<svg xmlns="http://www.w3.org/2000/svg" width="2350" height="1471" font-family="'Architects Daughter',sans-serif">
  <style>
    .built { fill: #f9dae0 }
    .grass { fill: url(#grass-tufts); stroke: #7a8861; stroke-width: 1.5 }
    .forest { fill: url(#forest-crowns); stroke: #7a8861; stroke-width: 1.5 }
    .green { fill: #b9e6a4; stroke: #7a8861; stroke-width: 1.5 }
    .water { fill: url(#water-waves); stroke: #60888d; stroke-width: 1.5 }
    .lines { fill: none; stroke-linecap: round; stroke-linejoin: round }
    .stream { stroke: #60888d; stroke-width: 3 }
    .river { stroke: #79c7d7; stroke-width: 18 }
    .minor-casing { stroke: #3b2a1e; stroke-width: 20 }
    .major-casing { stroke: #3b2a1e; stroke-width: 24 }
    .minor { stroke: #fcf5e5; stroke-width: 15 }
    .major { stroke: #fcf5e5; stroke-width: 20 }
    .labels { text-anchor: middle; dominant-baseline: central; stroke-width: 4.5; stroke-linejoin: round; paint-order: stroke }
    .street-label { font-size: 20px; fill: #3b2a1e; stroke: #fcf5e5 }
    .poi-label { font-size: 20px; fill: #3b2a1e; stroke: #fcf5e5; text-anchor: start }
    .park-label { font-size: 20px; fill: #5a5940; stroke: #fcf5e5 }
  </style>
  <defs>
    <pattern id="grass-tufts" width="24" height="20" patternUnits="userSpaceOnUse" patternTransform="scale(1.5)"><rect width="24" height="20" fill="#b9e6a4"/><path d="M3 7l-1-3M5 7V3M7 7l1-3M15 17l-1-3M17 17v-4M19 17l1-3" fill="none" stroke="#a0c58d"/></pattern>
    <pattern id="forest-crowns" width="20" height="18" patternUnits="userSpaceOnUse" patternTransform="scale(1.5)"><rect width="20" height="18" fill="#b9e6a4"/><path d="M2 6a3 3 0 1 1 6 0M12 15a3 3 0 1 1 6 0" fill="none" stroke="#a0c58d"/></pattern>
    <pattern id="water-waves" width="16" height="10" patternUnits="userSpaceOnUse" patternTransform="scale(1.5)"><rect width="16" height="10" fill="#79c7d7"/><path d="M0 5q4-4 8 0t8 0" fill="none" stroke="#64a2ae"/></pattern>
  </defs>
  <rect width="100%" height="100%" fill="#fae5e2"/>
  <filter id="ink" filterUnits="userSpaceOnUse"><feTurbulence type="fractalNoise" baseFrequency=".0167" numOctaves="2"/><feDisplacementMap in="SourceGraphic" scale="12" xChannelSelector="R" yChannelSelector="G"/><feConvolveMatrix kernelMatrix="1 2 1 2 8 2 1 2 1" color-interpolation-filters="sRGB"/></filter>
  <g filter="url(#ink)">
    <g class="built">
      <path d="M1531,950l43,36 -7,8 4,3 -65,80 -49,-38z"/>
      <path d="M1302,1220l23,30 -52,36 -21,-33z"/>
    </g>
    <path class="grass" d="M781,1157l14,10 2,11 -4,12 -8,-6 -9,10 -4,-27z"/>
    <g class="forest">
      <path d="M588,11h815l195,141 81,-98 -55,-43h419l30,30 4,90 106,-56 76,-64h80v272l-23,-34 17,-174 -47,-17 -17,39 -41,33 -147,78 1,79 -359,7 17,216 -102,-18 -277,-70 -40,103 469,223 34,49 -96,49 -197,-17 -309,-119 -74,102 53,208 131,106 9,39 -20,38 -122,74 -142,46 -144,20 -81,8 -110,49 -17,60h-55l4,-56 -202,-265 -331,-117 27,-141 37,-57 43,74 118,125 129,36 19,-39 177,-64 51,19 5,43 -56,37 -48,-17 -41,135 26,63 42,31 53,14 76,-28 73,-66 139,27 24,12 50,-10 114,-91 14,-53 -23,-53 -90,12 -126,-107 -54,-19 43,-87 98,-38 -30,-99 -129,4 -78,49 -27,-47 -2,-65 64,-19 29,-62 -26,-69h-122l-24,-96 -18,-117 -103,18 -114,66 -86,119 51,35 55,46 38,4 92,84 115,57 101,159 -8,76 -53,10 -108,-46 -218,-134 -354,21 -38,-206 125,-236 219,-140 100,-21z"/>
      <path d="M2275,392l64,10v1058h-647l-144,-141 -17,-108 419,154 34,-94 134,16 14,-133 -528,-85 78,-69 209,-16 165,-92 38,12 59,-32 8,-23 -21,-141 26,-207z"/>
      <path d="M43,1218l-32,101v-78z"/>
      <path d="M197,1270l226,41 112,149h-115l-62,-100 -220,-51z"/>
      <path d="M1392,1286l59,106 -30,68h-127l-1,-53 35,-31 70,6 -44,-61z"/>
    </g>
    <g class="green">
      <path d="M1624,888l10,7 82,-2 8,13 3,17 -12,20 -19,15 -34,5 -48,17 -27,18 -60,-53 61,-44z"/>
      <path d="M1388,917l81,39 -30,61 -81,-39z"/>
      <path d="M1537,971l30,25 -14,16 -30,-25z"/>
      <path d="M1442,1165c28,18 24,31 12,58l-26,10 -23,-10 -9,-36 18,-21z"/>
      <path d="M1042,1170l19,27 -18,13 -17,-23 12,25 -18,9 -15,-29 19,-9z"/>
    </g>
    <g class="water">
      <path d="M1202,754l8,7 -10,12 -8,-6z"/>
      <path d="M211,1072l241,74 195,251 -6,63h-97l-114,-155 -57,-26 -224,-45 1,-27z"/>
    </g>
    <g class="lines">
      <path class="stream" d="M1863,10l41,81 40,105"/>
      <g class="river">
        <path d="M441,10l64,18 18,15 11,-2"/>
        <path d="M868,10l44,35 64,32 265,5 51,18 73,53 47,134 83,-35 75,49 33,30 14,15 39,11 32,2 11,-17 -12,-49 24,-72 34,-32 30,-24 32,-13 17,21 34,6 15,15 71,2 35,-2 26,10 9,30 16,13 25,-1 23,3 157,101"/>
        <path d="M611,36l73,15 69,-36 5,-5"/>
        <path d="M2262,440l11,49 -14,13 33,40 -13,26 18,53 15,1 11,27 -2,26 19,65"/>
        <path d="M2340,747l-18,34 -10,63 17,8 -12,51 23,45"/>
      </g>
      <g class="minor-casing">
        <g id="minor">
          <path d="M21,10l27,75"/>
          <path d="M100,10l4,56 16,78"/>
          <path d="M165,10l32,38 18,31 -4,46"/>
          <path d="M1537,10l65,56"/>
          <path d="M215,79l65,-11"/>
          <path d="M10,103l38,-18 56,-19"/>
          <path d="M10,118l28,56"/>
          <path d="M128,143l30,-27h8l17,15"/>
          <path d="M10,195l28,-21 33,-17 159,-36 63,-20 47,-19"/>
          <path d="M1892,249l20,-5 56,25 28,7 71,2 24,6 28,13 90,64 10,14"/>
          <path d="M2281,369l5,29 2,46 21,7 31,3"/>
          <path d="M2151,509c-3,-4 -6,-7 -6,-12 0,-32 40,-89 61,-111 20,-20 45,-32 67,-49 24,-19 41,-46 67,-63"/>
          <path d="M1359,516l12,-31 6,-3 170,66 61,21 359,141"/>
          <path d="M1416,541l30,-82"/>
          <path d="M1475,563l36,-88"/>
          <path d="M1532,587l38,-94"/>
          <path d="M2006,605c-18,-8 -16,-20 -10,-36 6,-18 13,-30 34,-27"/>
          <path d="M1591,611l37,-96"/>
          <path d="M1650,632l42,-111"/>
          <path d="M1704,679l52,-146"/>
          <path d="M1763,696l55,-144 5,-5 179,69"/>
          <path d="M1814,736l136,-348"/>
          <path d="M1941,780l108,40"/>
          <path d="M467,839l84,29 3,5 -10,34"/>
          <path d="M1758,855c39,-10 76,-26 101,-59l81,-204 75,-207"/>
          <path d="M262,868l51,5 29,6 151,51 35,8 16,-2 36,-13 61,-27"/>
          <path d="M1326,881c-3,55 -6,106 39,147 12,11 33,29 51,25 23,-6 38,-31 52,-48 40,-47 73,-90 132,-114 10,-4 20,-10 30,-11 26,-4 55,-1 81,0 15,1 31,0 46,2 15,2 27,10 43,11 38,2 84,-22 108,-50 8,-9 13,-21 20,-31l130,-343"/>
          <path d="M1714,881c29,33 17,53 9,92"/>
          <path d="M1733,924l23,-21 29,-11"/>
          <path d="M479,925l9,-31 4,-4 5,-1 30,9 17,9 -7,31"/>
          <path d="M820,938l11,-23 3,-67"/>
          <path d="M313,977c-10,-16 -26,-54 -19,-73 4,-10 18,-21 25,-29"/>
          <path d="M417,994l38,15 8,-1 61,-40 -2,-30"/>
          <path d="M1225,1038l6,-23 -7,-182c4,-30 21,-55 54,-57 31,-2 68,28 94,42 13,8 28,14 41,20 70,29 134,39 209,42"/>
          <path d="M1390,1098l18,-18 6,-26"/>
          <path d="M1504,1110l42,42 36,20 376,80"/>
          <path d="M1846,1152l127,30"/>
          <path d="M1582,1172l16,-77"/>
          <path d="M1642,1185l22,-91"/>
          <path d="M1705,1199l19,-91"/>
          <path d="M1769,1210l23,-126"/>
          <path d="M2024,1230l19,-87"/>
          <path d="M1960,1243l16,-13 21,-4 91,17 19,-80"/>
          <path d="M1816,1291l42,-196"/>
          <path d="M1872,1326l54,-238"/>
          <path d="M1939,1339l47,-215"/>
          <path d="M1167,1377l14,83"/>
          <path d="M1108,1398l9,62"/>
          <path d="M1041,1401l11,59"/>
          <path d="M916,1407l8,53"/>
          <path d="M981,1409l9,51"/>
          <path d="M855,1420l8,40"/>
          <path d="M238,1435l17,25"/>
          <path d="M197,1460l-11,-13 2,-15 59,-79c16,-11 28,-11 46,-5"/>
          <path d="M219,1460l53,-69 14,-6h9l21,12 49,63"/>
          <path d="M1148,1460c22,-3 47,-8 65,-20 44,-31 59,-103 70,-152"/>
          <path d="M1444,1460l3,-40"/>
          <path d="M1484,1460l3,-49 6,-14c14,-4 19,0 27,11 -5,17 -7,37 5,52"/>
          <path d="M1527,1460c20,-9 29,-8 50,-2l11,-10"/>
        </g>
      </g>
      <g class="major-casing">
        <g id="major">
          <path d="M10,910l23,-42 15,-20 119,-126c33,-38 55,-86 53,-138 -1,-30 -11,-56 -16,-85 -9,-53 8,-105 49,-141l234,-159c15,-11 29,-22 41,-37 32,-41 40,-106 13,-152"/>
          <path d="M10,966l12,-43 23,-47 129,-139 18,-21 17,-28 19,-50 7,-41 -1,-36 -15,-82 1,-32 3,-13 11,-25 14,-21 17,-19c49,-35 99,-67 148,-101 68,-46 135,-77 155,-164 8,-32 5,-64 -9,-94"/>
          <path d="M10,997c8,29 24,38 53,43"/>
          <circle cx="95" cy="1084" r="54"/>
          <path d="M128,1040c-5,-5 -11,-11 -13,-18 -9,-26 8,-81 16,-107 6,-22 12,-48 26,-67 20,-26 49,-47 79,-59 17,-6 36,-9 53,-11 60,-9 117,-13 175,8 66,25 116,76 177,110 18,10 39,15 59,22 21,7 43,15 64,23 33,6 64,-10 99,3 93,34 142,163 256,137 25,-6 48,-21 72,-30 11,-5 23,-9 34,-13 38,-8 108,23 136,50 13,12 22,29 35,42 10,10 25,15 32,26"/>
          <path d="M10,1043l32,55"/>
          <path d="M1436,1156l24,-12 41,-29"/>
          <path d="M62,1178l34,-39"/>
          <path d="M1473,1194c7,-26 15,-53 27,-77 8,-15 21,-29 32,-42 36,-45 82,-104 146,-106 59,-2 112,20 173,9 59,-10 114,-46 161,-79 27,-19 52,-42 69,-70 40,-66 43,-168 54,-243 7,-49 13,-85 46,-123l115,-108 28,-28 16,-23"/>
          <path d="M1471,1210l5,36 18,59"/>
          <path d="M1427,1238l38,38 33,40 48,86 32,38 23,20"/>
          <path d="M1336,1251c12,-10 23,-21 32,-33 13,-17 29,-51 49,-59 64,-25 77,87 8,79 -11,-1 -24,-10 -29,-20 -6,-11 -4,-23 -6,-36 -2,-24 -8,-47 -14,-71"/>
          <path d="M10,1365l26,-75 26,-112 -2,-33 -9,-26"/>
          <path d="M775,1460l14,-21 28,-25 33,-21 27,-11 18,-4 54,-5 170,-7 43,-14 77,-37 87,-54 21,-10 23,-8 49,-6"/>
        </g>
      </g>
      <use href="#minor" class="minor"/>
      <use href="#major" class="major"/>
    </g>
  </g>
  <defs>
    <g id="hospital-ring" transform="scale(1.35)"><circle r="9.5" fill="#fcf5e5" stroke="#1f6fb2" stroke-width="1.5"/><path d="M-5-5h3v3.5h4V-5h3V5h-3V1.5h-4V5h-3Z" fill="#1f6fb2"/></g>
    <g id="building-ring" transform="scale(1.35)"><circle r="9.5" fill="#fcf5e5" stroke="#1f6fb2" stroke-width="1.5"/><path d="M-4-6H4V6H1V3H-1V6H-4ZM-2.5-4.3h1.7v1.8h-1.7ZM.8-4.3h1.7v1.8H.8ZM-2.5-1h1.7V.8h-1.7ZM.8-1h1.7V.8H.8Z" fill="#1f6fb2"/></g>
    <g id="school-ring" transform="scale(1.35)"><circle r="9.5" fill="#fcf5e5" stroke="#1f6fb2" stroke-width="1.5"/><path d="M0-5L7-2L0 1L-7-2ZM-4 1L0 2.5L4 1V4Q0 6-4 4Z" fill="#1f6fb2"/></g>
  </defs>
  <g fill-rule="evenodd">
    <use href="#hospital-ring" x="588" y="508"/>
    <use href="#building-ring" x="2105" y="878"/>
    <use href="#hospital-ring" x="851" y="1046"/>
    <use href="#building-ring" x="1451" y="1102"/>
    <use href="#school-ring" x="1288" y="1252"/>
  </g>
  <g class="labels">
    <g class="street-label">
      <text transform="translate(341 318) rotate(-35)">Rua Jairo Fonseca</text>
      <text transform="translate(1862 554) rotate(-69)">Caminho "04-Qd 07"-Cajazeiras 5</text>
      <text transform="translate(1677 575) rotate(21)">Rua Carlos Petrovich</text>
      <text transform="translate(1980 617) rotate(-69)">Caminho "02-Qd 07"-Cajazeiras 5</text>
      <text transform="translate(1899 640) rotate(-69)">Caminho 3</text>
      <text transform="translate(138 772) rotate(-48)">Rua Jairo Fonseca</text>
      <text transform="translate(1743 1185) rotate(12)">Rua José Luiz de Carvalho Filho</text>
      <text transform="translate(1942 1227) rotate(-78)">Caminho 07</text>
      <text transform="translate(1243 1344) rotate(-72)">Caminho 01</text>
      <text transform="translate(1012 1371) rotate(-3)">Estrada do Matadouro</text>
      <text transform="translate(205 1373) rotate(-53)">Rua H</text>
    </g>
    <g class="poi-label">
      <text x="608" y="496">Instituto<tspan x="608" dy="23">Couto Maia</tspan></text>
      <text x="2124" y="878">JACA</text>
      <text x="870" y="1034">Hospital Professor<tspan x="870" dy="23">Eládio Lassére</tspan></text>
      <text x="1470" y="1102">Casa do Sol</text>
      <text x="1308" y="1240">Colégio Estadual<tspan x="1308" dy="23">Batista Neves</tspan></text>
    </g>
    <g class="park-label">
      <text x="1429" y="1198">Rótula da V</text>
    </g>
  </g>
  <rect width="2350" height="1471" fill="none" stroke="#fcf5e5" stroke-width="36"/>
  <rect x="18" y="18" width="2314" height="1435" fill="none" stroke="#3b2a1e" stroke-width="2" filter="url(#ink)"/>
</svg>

What you are asked to do: Beginning at the line with "none; stroke-linecap: round;" and ending at the line with "#3b2a1e; stroke-width: 24", reproduce each line of the data above exactly, and add no other lines.

Answer for this exercise:
    .lines { fill: none; stroke-linecap: round; stroke-linejoin: round }
    .stream { stroke: #60888d; stroke-width: 3 }
    .river { stroke: #79c7d7; stroke-width: 18 }
    .minor-casing { stroke: #3b2a1e; stroke-width: 20 }
    .major-casing { stroke: #3b2a1e; stroke-width: 24 }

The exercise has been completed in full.